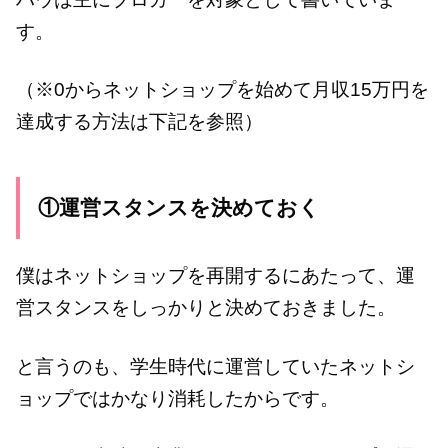
す。
（※0からネットショップを始めて月収15万円を
達成する方法は下記を参照）
①運営スタンスを決めておく
僕はネットショップを再開するにあたって、運
営スタンスをしっかりと決めておきました。
と言うのも、学生時代に運営していたネットシ
ョップではかなり消耗したからです。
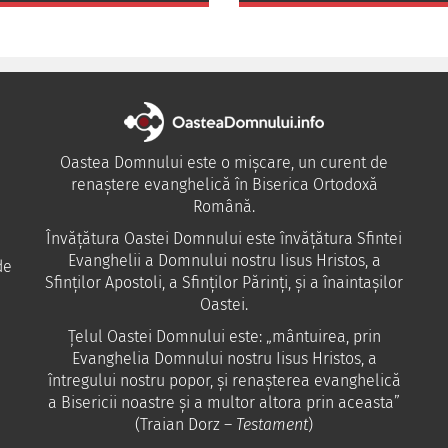
Oastea Domnului este o mișcare, un curent de
renaștere evanghelică în Biserica Ortodoxă
Română.
Învăţătura Oastei Domnului este învăţătura Sfintei
Evanghelii a Domnului nostru Iisus Hristos, a
de
Sfinţilor Apostoli, a Sfinţilor Părinţi, şi a înaintaşilor
Oastei.
Ţelul Oastei Domnului este: „mântuirea, prin
Evanghelia Domnului nostru Iisus Hristos, a
întregului nostru popor, şi renaşterea evanghelică
a Bisericii noastre şi a multor altora prin aceasta”
(Traian Dorz –
Testament
)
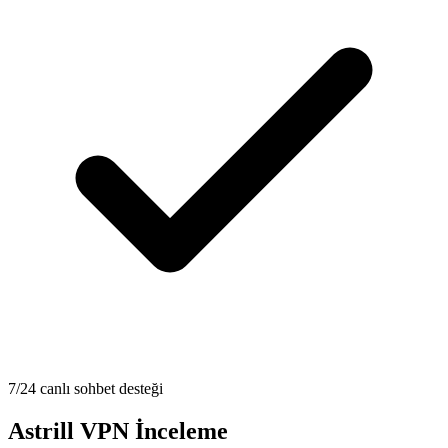
7/24 canlı sohbet desteği
Astrill VPN İnceleme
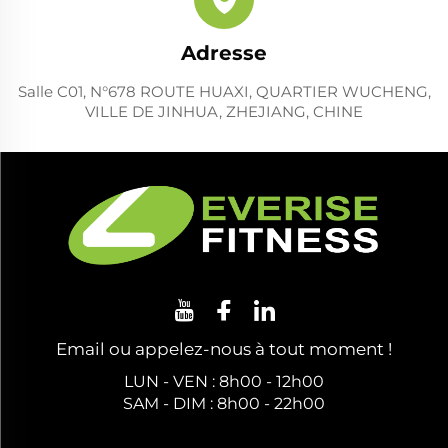
Adresse
Salle C01, N°678 ROUTE HUAXI, QUARTIER WUCHENG,
VILLE DE JINHUA, ZHEJIANG, CHINE
Email ou appelez-nous à tout moment !
LUN - VEN : 8h00 - 12h00
SAM - DIM : 8h00 - 22h00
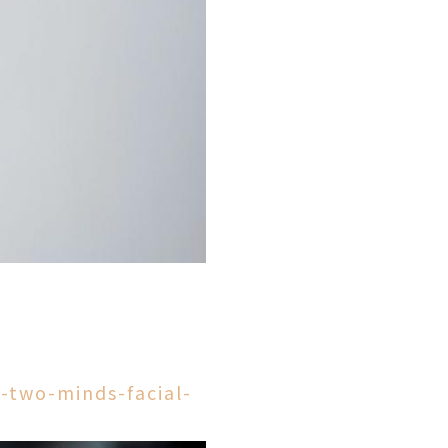
-two-minds-facial-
========================
■ Work required
Only lines belong in the copy, not pictures: write out exactly the lines of the records from the first through the one holding "Ţelul Oastei Domnului este: „mântuirea, prin".

■ Exercise result
す。
（※0からネットショップを始めて月収15万円を
達成する方法は下記を参照）
①運営スタンスを決めておく
僕はネットショップを再開するにあたって、運
営スタンスをしっかりと決めておきました。
と言うのも、学生時代に運営していたネットシ
ョップではかなり消耗したからです。
Oastea Domnului este o mișcare, un curent de
renaștere evanghelică în Biserica Ortodoxă
Română.
Învăţătura Oastei Domnului este învăţătura Sfintei
Evanghelii a Domnului nostru Iisus Hristos, a
de
Sfinţilor Apostoli, a Sfinţilor Părinţi, şi a înaintaşilor
Oastei.
Ţelul Oastei Domnului este: „mântuirea, prin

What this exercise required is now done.